Só concedendo condições muito vantajosas à concretização de projetos inovadores será possível contrariar esta tendência.”
Passados quase quatro anos, reconheço que a situação se agravou.
O saldo negativo da população de seis das nove ilhas mantém-se e, aliado ao envelhecimento, cada vez mais evidente, conduz, a passos largos, a um despovoamento irremediável.
O problema já não passa, apenas, pela esfera governamental. Ele é sentido pelos próprios idosos que se vêem completamente desamparados na etapa da vida em que necessitam de cuidados e carinhos redobrados.
Acresce também que o abandono das propriedades herdadas, constitui uma afronta a um valor antigo que todos prezam, pois faltam-lhes forças para tratarem das terras e não há camponeses que façam esse trabalho. Nem de graça se aceita terrenos de cultivo, só para não se encherem de canas e silvado...
As vantagens da biodiversidade não têm o mesmo valor, quando se perdem terrenos aráveis, de boa qualidade, que outrora deram pão a milhares e milhares de famílias.
A continuar assim, para que servem, na maioria das ilhas, os investimentos públicos em transportes e comunicações, na educação e formação, na agricultura, pescas e indústria se, amanhã, estarão sobre-dimensionados à população residente, e trarão enormes encargos com a sua manutenção?
Há que encontrar novas estratégias de desenvolvimento, a partir da descoberta das potencialidades naturais e humanas de cada ilha, capacitando os jovens para empreenderem novos negócios amigos do ambiente e da cultura local.
Este processo complexo implica ruturas.
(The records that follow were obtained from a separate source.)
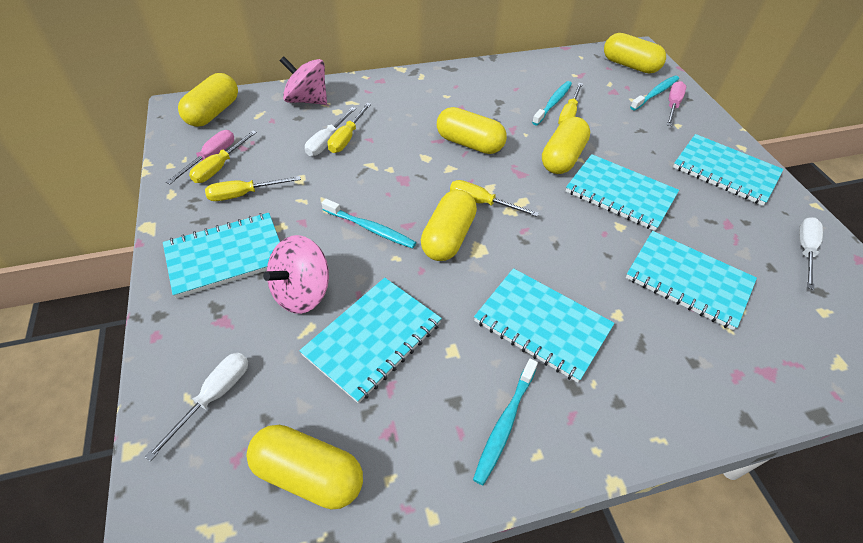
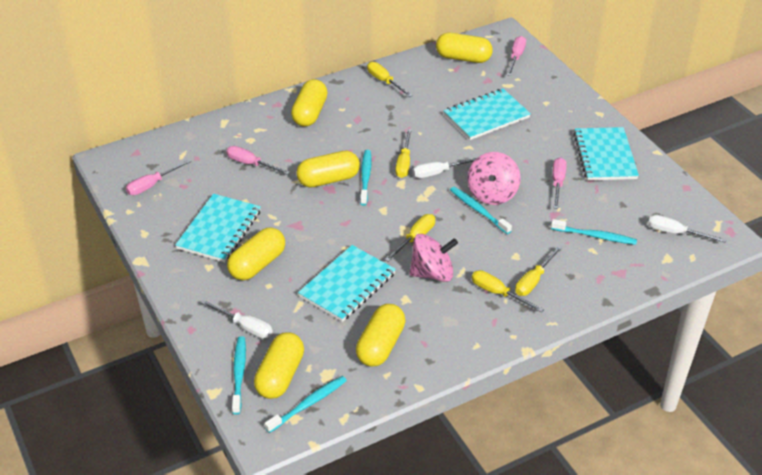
pink screwdriver: 2 -> 4
turquoise notebook: 6 -> 4
turquoise toothbrush: 4 -> 5

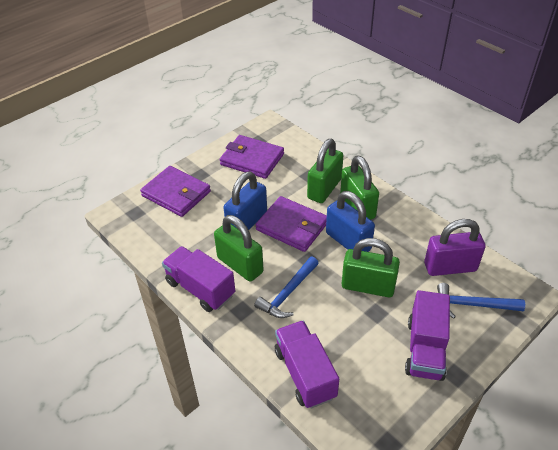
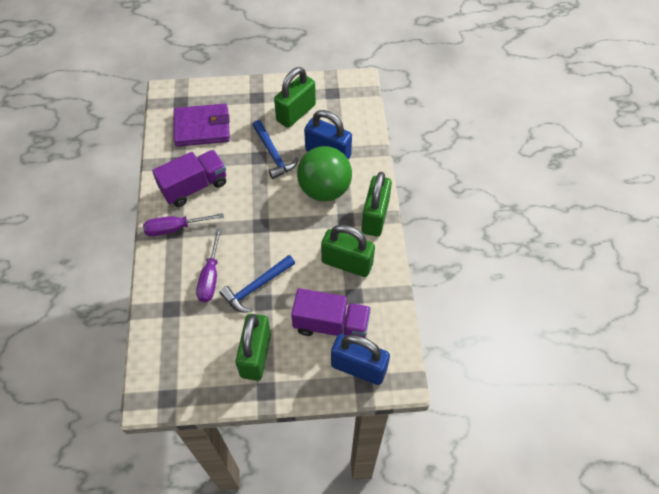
green ball: 0 -> 1
purple padlock: 1 -> 0
purple screwdriver: 0 -> 2
purple truck: 3 -> 2
purple wallet: 3 -> 1

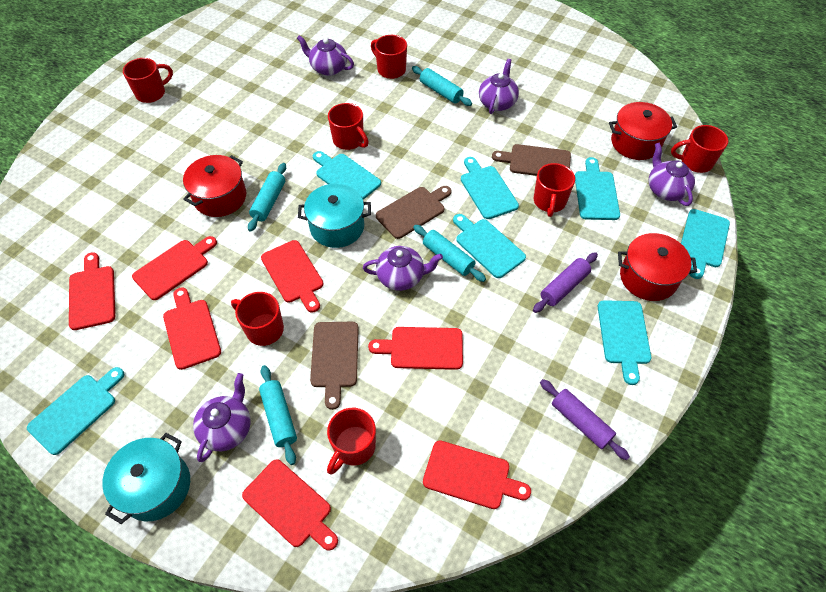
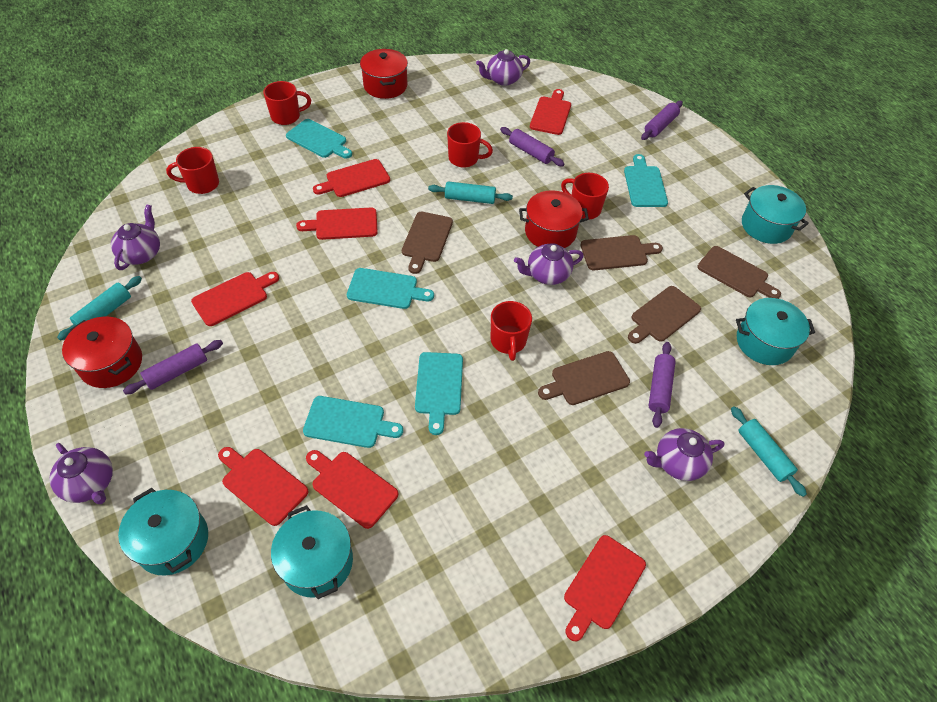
brown cutting board: 3 -> 5
purple rolling pin: 2 -> 4
red mug: 7 -> 5
turquoise cutting board: 7 -> 5
turquoise pot: 2 -> 4
turquoise rolling pin: 4 -> 3

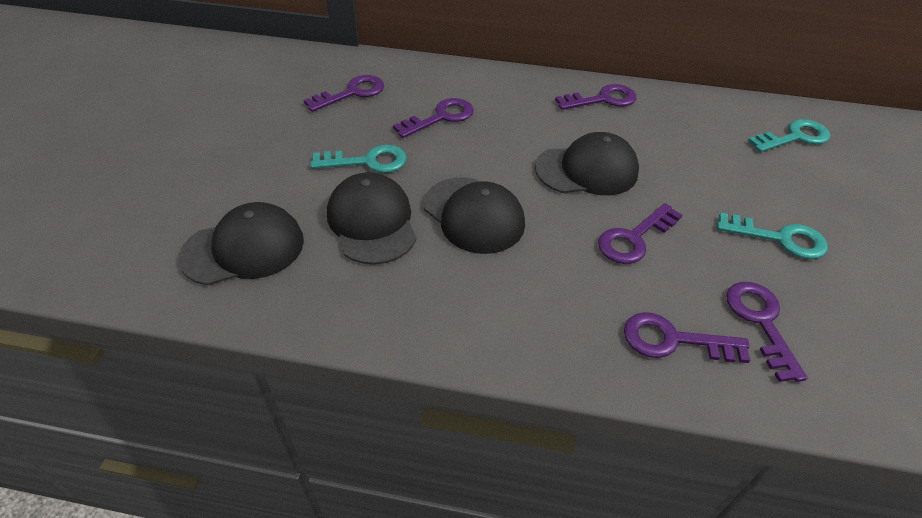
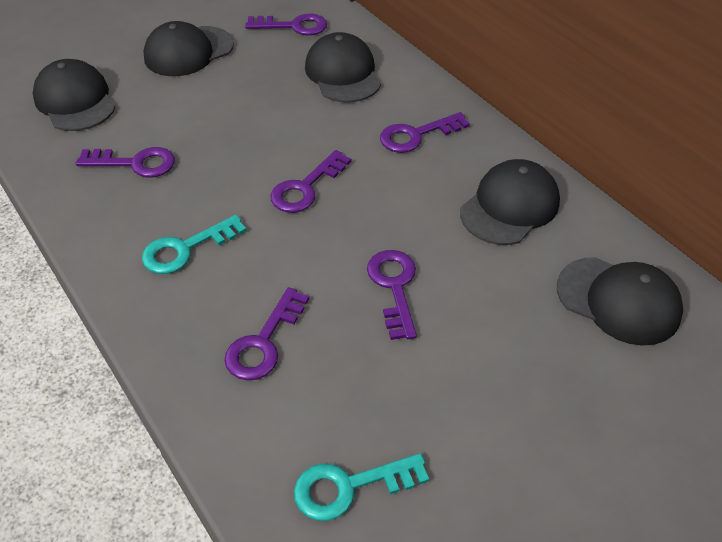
black cap: 4 -> 5
turquoise key: 3 -> 2

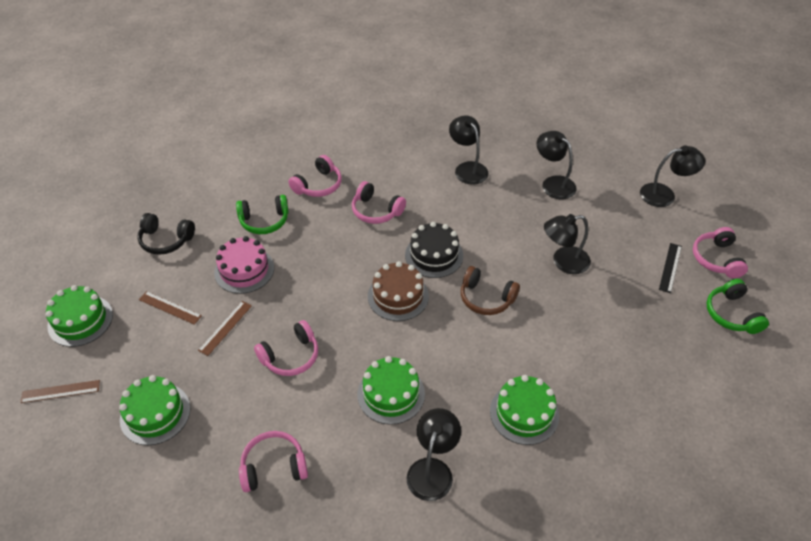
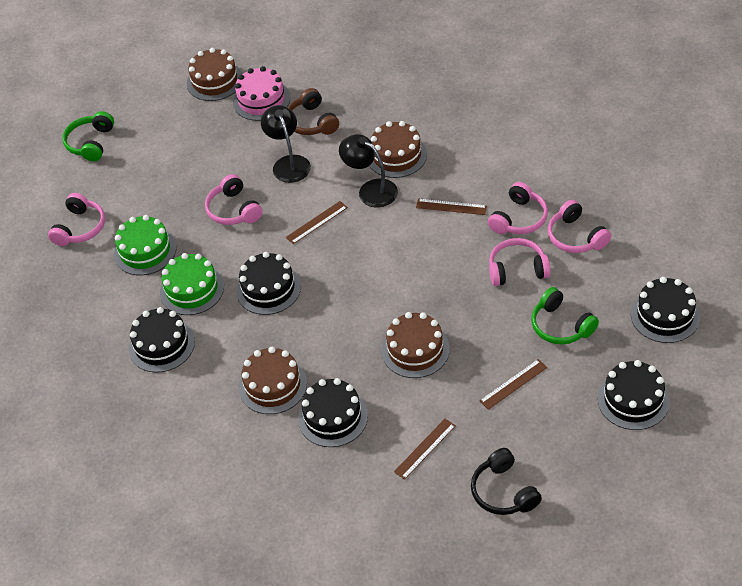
black cake: 1 -> 5
black lamp: 5 -> 2
black ruler: 1 -> 0
brown cake: 1 -> 4
brown ruler: 3 -> 4
green cake: 4 -> 2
Desde logo, a substituição e cancelamento de investimentos em áreas que não trazem vantagens à fixação das populações. Depois, envolvendo todos, nomeadamente jovens e emigrantes no desenvolvimento das suas terras, tornando-os protagonistas do presente na construção do futuro.
Para tal, importa que os serviços públicos sejam parceiros, despojando-se da mentalidade de donos dos dinheiros de todos. Compete-lhes, portanto, facilitar processos e ajudar os empreendedores em tarefas urgentes que não se compadecem com visões concentracionistas.
Só o desenvolvimento descentralizado combaterá a desertificação que afeta grandemente a credibilidade na Autonomia e nos órgão de Governo próprio.